Les nouvelles VOLTAIRE'S FOLIES

Article publié dans la Lettre n° 277


Les nouvelles VOLTAIRE’S FOLIES d’après Voltaire. Spectacle de Jean-François Prévant avec Charles Ardillon, Olivier Claverie, Gérard Maro, Jean-Jacques Moreau.
Jean-François Prévant avait déjà frappé les esprits en 1970, puis en 1989, en créant Voltaire’s Folies (Lettre 20). Tout aussi talentueux, il récidive aujourd’hui. Les nouvelles Voltaire’s folies n’ont nul besoin de décor. Un rideau rouge, une petite estrade mobile et quelques meubles font l’affaire. Tout est dans le texte et dans l’interprétation.
On ne présente pas ce philosophe, symbole des Lumières, penseur humaniste et pamphlétaire acerbe, dont l’oeuvre a traversé les siècles, Zadig ou Candide étant des sujets d’étude incontournables dans tous les établissements scolaires, des générations de professeurs ayant décortiqué, à travers eux, la pensée et les idées de leur auteur. Jean-François Prévand s’est de nouveau penché sur les écrits subversifs de Voltaire, libelles courant sous le manteau et imprimés en Suisse ou en Hollande. A une époque on l’on finissait sur le bûcher après avoir subi la question ordinaire et extraordinaire au moindre mot séditieux, à la moindre opinion contestataire, Voltaire ne se gêna pas pour écrire ce qu’il pensait. Voltaire’s Folies jette l’anathème sur les errances des religions, l’abus du pouvoir et fait l’apologie de la tolérance.
Renouant avec les premières versions de Voltaire’s Folies, Jean-François Prévant a choisi et adapté parmi les milliers parvenus jusqu’à nous quelques uns de ces pamphlets et nous sommes de nouveau étonnés par la modernité de sa réflexion. Si les quatre comédiens qu’il met en scène avec une fantastique énergie, évoquent l’interdiction de la publication de l’Encyclopédie de Diderot et d’Alembert, s’il rappelle le cas de Jean Calas ou du chevalier de La Barre et leur fin tragique, il mène la charge satirique de Voltaire, en une douzaine de tableaux, sur un sujet plus que jamais d’actualité: les religions, leurs dogmes, leurs différences, leur intolérance, leur endoctrinement aveugle et leurs effroyables excès.
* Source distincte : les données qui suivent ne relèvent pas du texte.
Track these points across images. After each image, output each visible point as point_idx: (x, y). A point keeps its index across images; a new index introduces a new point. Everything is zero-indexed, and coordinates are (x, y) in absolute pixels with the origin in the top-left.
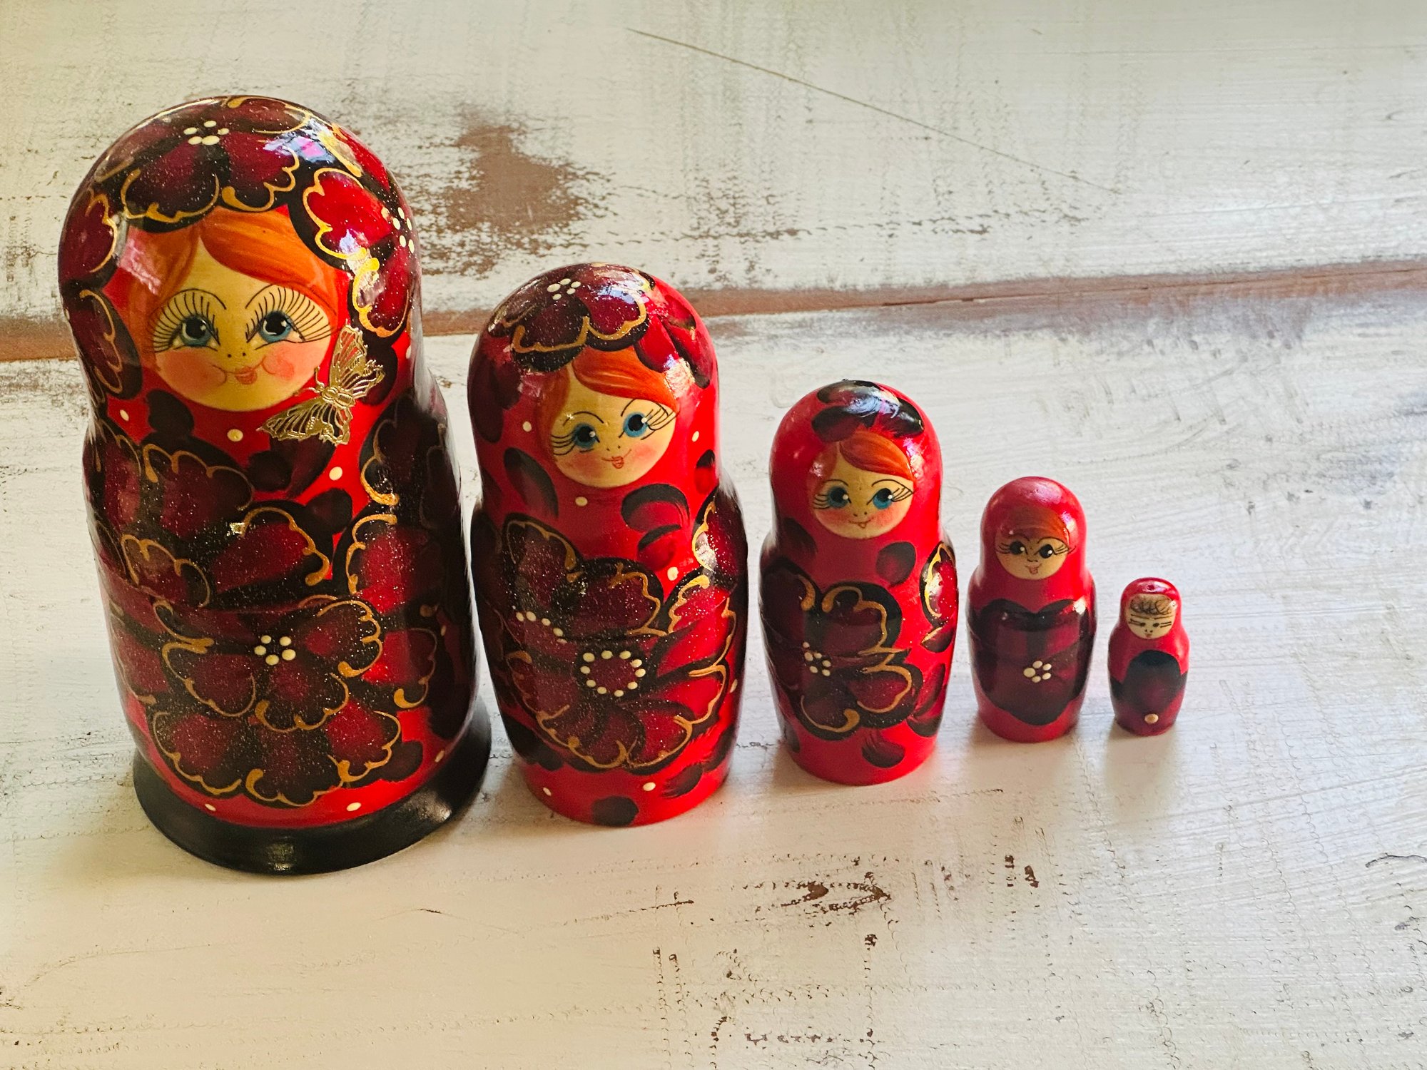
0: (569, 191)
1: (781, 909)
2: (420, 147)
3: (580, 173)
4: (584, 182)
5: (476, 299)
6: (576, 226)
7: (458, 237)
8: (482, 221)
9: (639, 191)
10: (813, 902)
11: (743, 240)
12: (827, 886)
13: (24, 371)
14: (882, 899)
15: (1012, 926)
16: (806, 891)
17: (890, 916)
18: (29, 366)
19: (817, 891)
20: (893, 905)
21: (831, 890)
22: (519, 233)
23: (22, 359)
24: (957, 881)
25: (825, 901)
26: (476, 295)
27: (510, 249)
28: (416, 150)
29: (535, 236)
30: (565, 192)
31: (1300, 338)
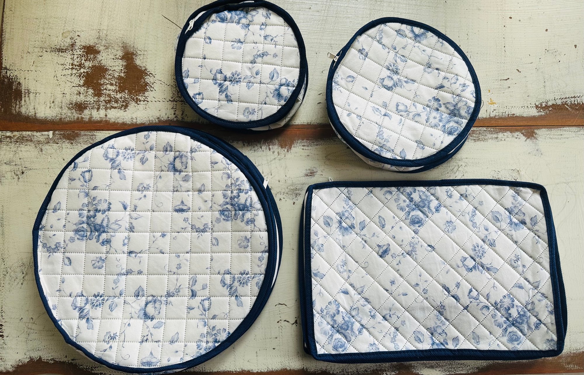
0: (146, 80)
2: (113, 59)
3: (148, 73)
4: (149, 77)
5: (124, 119)
6: (147, 94)
7: (120, 95)
8: (126, 89)
9: (161, 82)
11: (182, 103)
13: (29, 135)
18: (30, 133)
22: (134, 95)
23: (28, 131)
26: (123, 117)
27: (132, 101)
28: (112, 60)
29: (137, 97)
30: (144, 81)
31: (291, 148)
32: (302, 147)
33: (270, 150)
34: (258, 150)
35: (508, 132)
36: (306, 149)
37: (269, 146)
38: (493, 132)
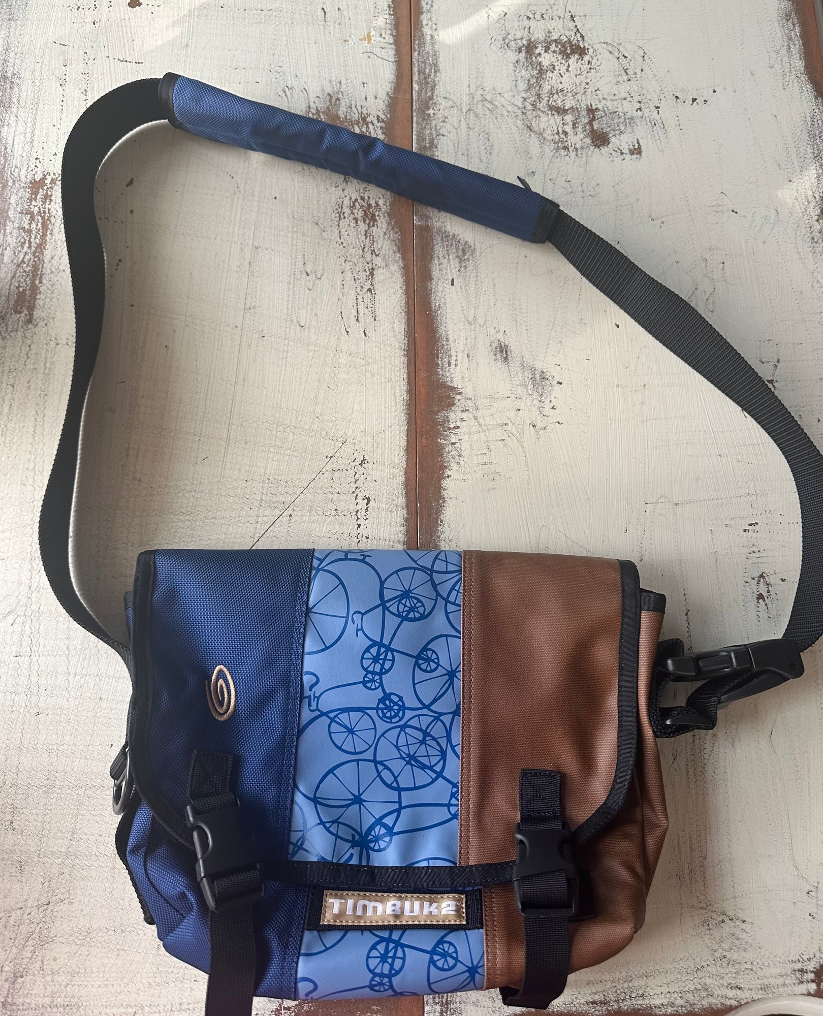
1: (769, 609)
10: (766, 598)
12: (758, 593)
14: (764, 575)
15: (776, 533)
16: (761, 601)
17: (772, 572)
19: (760, 597)
20: (766, 571)
21: (760, 592)
24: (754, 549)
25: (765, 594)
31: (455, 388)
32: (453, 366)
33: (458, 427)
34: (458, 449)
35: (421, 17)
36: (456, 360)
37: (450, 428)
38: (422, 41)
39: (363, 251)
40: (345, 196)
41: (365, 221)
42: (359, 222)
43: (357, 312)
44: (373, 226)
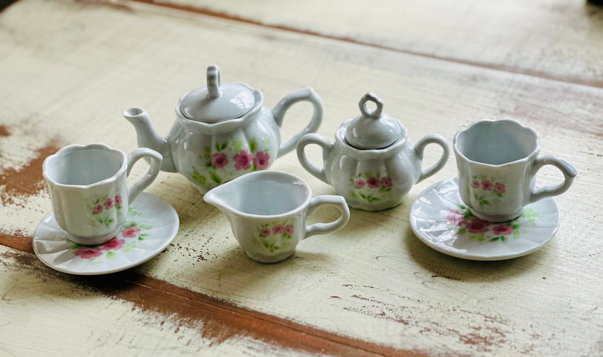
32: (245, 349)
33: (176, 332)
34: (154, 325)
37: (181, 325)
39: (433, 323)
40: (514, 329)
41: (472, 335)
42: (473, 330)
43: (364, 299)
44: (461, 339)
Au nom d’un dieu catholique, protestant, juif ou musulman, qui n’en demandait pas tant, on a tué, massacré des millions d’hommes. Ce qui frappe, c’est la lucidité et la justesse de la pensée du philosophe, mais aussi la force de la satire, l’explication de l’Immaculée conception étant pour le moins saisissante. On comprend pourquoi il se réfugia dans sa maison de Ferney, à la frontière entre la Suisse et la France afin d’éviter la prison et les persécutions ! En adaptant les réflexions de Voltaire avec un remarquable à propos, Jean-François Prévant met intelligemment le doigt sur l’un des plus grands maux de notre temps. Les siècles ont passé mais les atrocités sont plus que jamais présentes. On brûle, on crucifie encore, aux quatre coins du monde, au nom du dieu d’une religion que l’on croit supérieure aux autres. « La Prière à Dieu », extrait du Traité sur la tolérance, est un grand moment et mériterait d’être étudié plus avant par les représentants contemporains du pouvoir civil mais aussi religieux.
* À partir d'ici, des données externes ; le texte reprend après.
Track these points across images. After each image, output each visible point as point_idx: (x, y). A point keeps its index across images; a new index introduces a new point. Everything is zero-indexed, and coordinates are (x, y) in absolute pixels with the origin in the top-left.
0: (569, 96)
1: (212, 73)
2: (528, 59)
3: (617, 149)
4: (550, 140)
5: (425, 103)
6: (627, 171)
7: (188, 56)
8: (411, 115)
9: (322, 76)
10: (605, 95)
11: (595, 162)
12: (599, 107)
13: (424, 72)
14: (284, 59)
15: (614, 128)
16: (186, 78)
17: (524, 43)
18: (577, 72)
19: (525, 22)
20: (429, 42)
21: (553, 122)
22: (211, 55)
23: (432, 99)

Sur scène, nos quatre comédiens se dépensent sans compter avec un formidable dynamisme. Il faut plus que du talent pour faire passer ces textes et subjuguer un public que certaines diatribes pourraient rebuter. Il n’en est rien. Ils y parviennent sans peine et nous les suivons, amusés mais aussi interloqués par leurs répliques incendiaires. Tous les quatre sont exceptionnels. Nous retiendrons tout de même la prestation de Gérard Maro se métamorphosant en chinois aux yeux bridés ou en sssserpent, sous le regard impassible de ses complices ! Du grand art pour celui qui officie mais aussi pour les trois autres qui parviennent à garder leur sérieux. Théâtre de l’œuvre 9e (01.44.53.88.88).